Posted by Molly Rockett on April 05, 2016
A recent profile by Bloomberg Politics uses data from the U.S. Census survey to track why Americans don't vote. While the results vary by state, common issues cited are difficulty registering, health issues, and travel on the day of the election. The survey also breaks responses down by income level and age, yielding interesting insights about why some populations fail to turn up at the polls at greater rates than others. For example, they find that 25.5% of voters aged 25-44 were too busy to vote, and 23.9% of those earning over $150,000 a year reported being out of town. Those earning $20,000 or less, in contrast, were most likely to list illness or disability as their reason for not voting, with 20.1% indicating that response.
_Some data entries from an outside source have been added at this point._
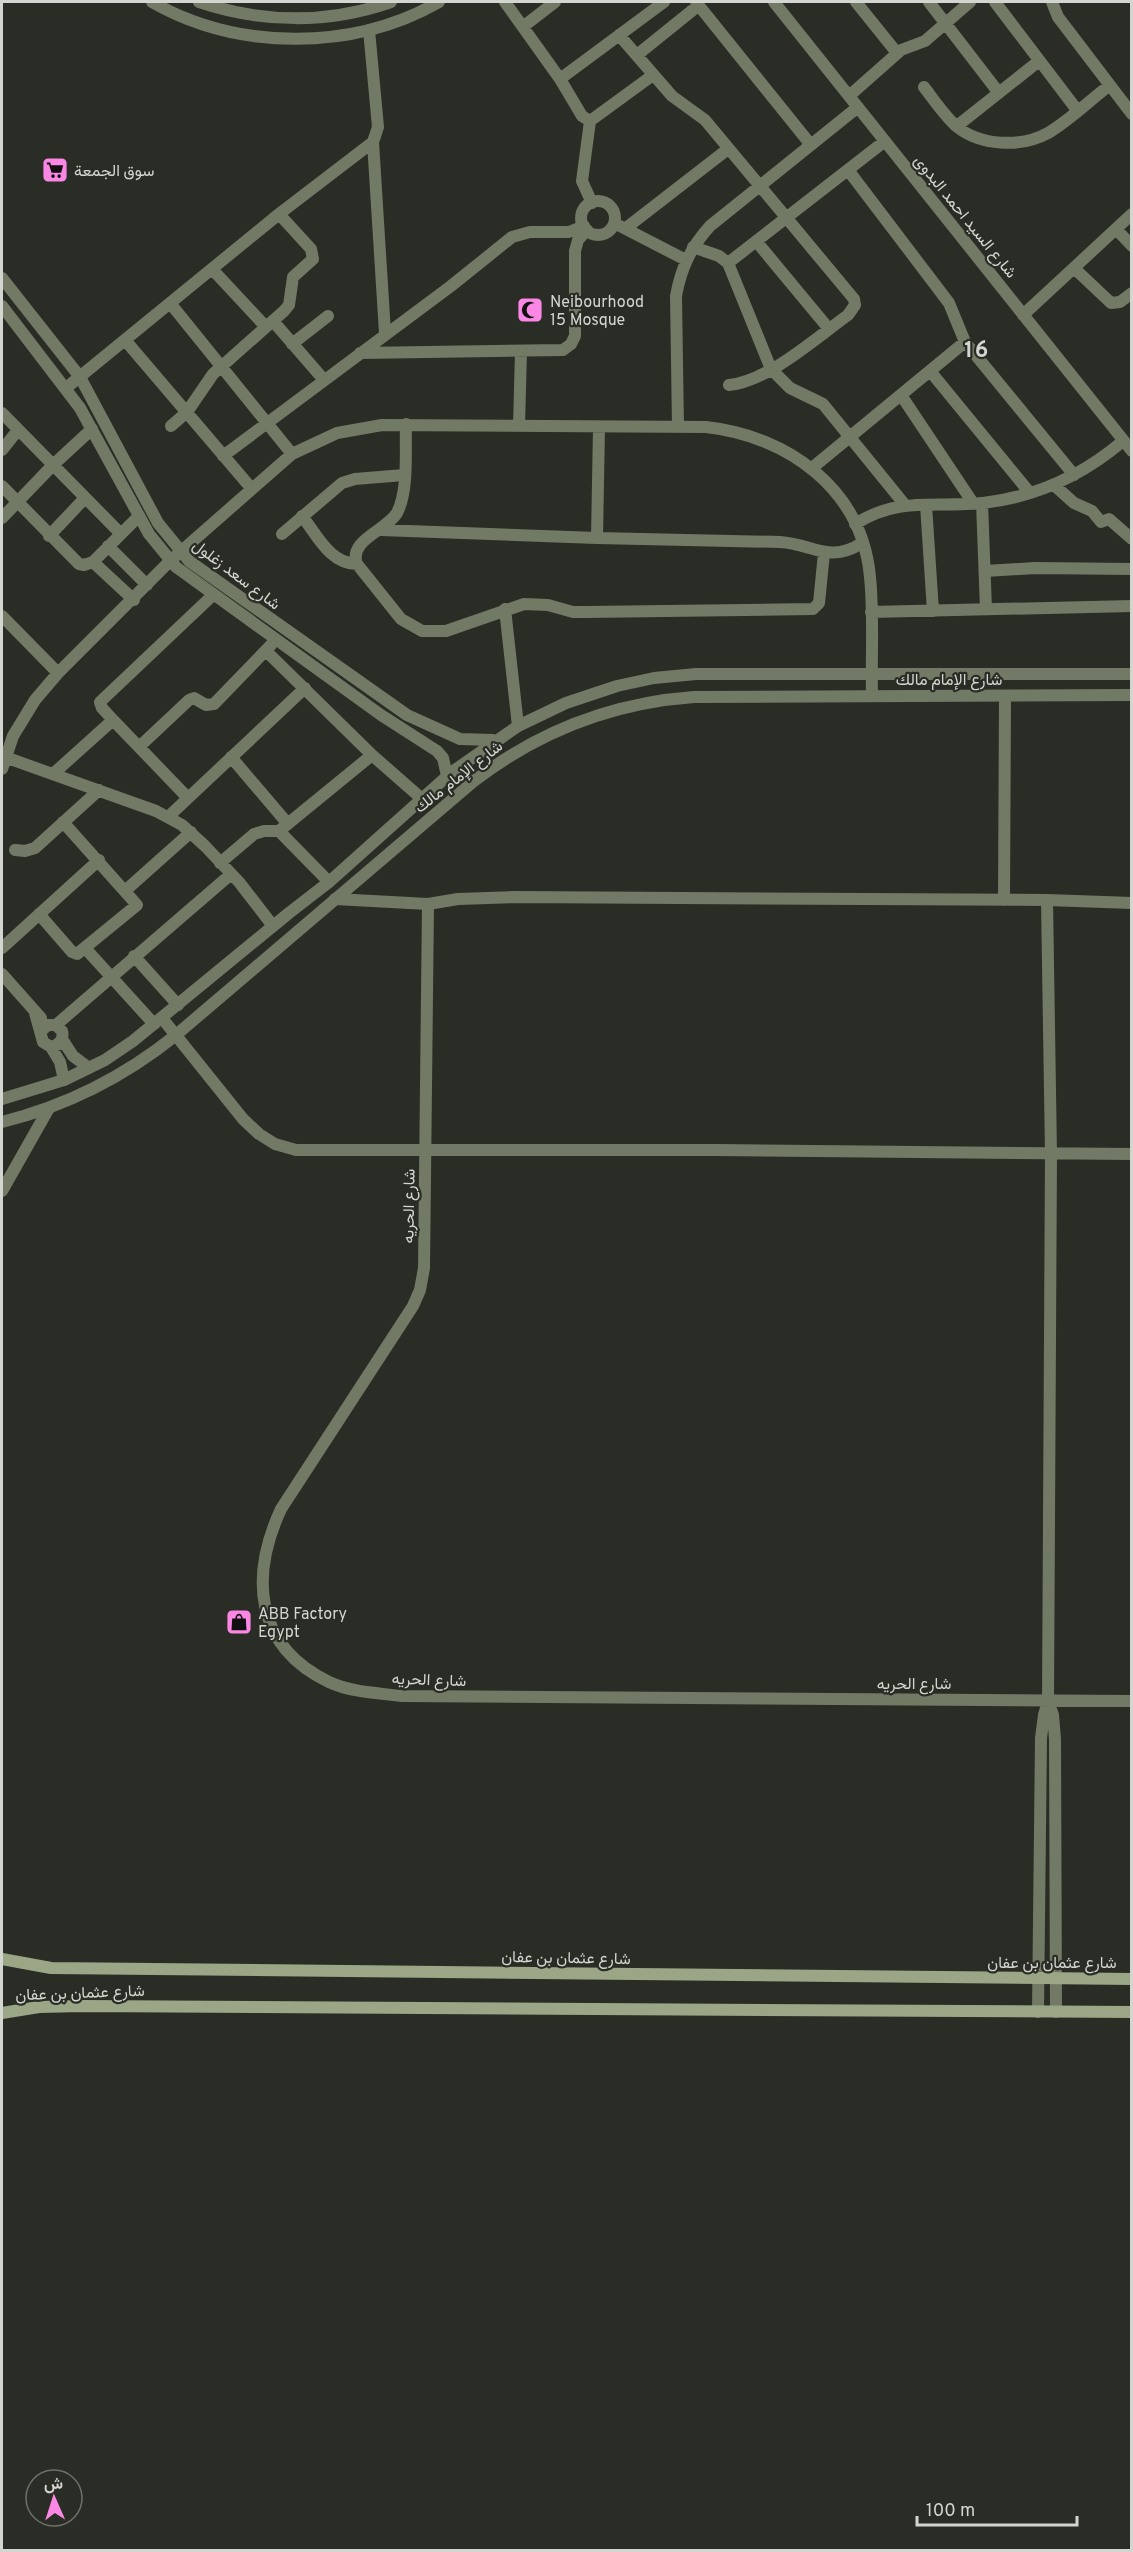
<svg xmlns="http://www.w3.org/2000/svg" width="1133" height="2552" font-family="Overpass,Vazirmatn,sans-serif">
<rect width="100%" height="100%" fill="#2a2d25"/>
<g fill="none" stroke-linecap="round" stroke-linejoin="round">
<path stroke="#727a65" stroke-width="12" d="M505 2 560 79 582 116 590 121 582 181 592 203
M696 2 811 145
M774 2 1132 451
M856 2 897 53
M929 2 999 93
M995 2 1077 110
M1052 2 1058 17 1132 114
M524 26 555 2
M619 35 672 96 705 120 854 299 855 305 848 315C816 338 767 382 729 385
M637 55 699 5
M560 79 664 2
M924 87C934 100 944 115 956 126 980 146 1021 148 1048 133 1070 120 1090 100 1110 85
M849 96 901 50 925 41 970 2
M590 121 653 75
M957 126 1039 61
M373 142 385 333
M848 170 949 303 965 342 1074 475
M581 218a17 17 0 1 1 34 0a17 17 0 1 1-34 0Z
M620 226 686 260
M626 228 728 149
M1116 229 1132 246
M756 241 829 329
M693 247 719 256 728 263 771 369 790 388 823 404 905 505
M728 263 885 141
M1074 268 1111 303 1120 302 1132 293
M212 269 266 327
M170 303 292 454
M1023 315 1132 214
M273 321 324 380
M125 340 252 489
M292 344 328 316
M360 353 563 350 571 344 575 336V251L578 240 587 230
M930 371 1030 493
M66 388 279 214 373 142 378 127 369 30
M901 395 973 503
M2 413 121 534
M406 424C405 449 409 490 397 513 386 531 348 540 357 564L401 619 422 631H446L524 604 548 605 573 612H586L813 609 819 603 824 553
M171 426 187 412 213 374 284 311 289 305 293 277 313 259 311 249 279 214
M519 426 521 351
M678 427 676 296C681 268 691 247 710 226L858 107
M2 450 18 430
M223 456 451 286 512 237 530 232H569L584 226
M812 468 965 342
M1054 485 1074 503 1092 511 1101 522 1109 519 1132 539
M2 486 79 564 84 565 93 562 134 600
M982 503 986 609
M926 505 933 611
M302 516C317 535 330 564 357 564
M2 518 53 465 92 429
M855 524C900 496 933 508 983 503 1036 497 1083 475 1123 441
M381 530 597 538 780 542C814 544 829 564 862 543
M282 534 342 483 355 479 404 475
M49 536 85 498
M597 538 599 427
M108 546 147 585
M93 562 139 516
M985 571 1035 568 1132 569
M505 609 518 726
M871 612 1132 606
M2 616 58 673
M266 651 372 755 421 798
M139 747 189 700 194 698 206 705 214 704 271 645
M2 756 156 811 182 825 205 846 239 882 273 926
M231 757 288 824
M2 769 13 736 35 700 58 673 170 561 292 454 337 433 382 425 706 427C788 436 862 489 870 577 874 616 871 656 872 695
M53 774 113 720
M188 798 113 720 102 708 100 702 213 595
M168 817 305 688
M279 831 329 882
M15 850 25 851 35 848 99 790
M220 863 254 834 264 831H279L372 755
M126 890 191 832
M335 899 428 904
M1004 900 1005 696
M1047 900 514 897 458 899 428 904 424 1268 420 1290 413 1306 281 1509C250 1576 254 1646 329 1682 350 1692 377 1693 401 1696L1132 1701
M39 914 72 952 77 954 137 905 63 822
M2 948 99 860
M85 948 154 1024
M134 956 178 1005
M2 974 41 1018
M35 1013 43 1042 51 1047C60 1045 64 1039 62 1031L56 1025H48L41 1031
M162 1018 243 1119 259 1134 275 1144 296 1150H717L1132 1154
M56 1025 230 875
M62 1039 73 1056 89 1068
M51 1047 60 1062 64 1080
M2 1191 49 1108
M1038 2012 1041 1738 1044 1715 1048 1701
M1056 2012 1055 1739 1053 1715 1048 1701 1051 1154 1047 900 1132 903"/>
<path stroke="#727a65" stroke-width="12" d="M152 2C238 51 353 51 439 2
M199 2C262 23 328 24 391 2
M2 278 80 377 158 523 189 561 407 715 460 739 493 740
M2 306 80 408 149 534 176 567 381 715 437 751 443 758 447 776
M2 1099 64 1080 105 1060 133 1041 289 913 329 882 452 772 518 726 566 703 617 686 654 678 696 674H1132
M2 1122C66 1106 124 1077 176 1035L474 781C539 731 611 703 694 697L1132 695"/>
<path stroke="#9aa685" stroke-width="12" d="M2 1959 51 1968 1132 1979
M2 2013 39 2007 83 2006 1132 2012"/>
</g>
<defs>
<symbol id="supermarket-square" viewBox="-11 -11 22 22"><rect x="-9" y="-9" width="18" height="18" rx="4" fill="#fb87e5" stroke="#2a2d25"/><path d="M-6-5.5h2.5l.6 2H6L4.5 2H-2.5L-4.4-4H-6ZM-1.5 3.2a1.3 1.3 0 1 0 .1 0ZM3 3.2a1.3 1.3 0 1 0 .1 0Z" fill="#111"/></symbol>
<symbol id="mosque-square" viewBox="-11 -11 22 22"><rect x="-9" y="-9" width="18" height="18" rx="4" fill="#fb87e5" stroke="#2a2d25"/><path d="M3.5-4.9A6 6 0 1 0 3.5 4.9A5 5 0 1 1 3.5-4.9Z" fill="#111"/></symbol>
<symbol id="shop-square" viewBox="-11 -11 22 22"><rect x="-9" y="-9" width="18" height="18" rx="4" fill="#fb87e5" stroke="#2a2d25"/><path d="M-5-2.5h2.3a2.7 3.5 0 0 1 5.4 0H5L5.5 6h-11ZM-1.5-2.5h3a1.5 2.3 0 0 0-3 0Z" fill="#111"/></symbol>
</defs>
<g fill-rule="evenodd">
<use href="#supermarket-square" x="40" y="155" width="30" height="30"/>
<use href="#mosque-square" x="515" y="295" width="30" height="30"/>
<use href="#shop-square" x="224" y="1607" width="30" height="30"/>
</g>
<g text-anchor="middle" stroke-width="4.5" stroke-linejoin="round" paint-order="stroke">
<g font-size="16" fill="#d3d5d0" stroke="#2a2d25" text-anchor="start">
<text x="74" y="176">سوق الجمعة</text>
<text x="550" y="307">Neibourhood<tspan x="550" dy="18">15 Mosque</tspan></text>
<text x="258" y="1619">ABB Factory<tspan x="258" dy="18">Egypt</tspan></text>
</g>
<g font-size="16" fill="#d3d5d0" stroke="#2a2d25">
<text transform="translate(966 216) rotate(51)" y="6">شارع السيد احمد البدوى</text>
<text transform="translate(237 574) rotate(37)" y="6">شارع سعد زغلول</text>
<text x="949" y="685">شارع الإمام مالك</text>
<text transform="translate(458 776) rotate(-38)" y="6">شارع الإمام مالك</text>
<text transform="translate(408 1206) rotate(-89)" y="6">شارع الحريه</text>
<text transform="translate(429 1679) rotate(2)" y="6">شارع الحريه</text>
<text x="914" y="1689">شارع الحريه</text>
<text transform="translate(566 1957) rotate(1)" y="6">شارع عثمان بن عفان</text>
<text x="1052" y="1968">شارع عثمان بن عفان</text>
<text transform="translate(80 1992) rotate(-2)" y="6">شارع عثمان بن عفان</text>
</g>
<g font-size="22" font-weight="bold" letter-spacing="1.5" fill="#d3d5d0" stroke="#2a2d25">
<text x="977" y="357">16</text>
</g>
</g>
<rect width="1133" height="2552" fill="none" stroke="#d3d5d0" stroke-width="6"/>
<g transform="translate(54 2498) rotate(357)"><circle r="28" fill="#2a2d25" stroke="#6e7069" stroke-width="1.5"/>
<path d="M0-4.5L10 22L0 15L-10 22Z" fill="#fb87e5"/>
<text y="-9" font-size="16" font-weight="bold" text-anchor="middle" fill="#d3d5d0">ش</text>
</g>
<path d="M917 2516v9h160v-9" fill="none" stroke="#d3d5d0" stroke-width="3"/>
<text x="926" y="2516" font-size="18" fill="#d3d5d0" stroke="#2a2d25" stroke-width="4.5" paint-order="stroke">100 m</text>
</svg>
The authors of this piece, Michael Keller and Yvette Romero, acknowledge that such a multifaceted problem cannot have a simple or singular solution, but that the data makes a strong argument for reforms to the voter registration and early voting process. FairVote's resources on voter turnout in presidential elections list electoral competitiveness, election type, and voting laws among the major factors which may increase voter participation. See our map below for an overview of turnout rates in Presidential elections compared to Midterm elections. Combined with reforms to promote greater ballot access, as suggested by Keller, Romero and other voting rights activists, structural electoral reforms promote turnout and ensure every voter has a meaningful voice in their election.